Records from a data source
+++
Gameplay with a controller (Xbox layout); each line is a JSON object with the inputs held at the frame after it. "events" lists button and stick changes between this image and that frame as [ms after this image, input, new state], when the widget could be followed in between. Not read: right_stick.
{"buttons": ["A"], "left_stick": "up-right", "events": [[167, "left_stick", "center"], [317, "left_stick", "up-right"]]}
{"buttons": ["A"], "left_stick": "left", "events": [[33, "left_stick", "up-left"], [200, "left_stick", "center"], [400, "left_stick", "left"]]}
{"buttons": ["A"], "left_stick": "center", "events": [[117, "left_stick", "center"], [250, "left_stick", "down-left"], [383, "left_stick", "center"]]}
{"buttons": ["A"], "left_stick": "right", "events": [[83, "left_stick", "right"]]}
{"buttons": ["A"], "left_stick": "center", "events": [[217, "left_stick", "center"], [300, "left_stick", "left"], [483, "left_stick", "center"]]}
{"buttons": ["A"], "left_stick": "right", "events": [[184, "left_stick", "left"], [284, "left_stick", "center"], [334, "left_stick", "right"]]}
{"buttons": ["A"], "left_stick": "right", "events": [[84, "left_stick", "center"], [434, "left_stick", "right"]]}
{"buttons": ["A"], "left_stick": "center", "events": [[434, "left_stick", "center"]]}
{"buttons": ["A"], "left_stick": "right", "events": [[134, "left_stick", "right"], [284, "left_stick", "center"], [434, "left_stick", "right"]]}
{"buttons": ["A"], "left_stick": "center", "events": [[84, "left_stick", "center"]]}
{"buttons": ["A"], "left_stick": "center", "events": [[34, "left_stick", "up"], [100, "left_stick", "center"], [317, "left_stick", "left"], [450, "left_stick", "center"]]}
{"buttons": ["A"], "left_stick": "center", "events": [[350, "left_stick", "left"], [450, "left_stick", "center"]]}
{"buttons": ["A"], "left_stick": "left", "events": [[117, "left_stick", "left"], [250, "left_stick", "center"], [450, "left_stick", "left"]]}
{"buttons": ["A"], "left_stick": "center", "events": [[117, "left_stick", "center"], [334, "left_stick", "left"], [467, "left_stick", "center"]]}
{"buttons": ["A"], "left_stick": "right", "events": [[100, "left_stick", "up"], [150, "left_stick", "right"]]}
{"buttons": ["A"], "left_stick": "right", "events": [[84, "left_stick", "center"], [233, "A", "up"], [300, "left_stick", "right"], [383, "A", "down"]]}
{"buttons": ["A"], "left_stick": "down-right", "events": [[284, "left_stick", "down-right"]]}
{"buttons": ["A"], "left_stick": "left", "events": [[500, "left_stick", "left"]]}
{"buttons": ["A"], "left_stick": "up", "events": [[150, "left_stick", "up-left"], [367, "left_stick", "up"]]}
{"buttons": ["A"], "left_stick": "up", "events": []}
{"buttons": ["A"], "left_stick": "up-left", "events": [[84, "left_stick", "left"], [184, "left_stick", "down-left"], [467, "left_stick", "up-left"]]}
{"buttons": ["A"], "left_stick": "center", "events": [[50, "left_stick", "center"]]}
+++
§ **What is needed**:
All lines carrying the word "down" must be copied from the data above.

§ **Exercise result**:
{"buttons": ["A"], "left_stick": "center", "events": [[117, "left_stick", "center"], [250, "left_stick", "down-left"], [383, "left_stick", "center"]]}
{"buttons": ["A"], "left_stick": "right", "events": [[84, "left_stick", "center"], [233, "A", "up"], [300, "left_stick", "right"], [383, "A", "down"]]}
{"buttons": ["A"], "left_stick": "down-right", "events": [[284, "left_stick", "down-right"]]}
{"buttons": ["A"], "left_stick": "up-left", "events": [[84, "left_stick", "left"], [184, "left_stick", "down-left"], [467, "left_stick", "up-left"]]}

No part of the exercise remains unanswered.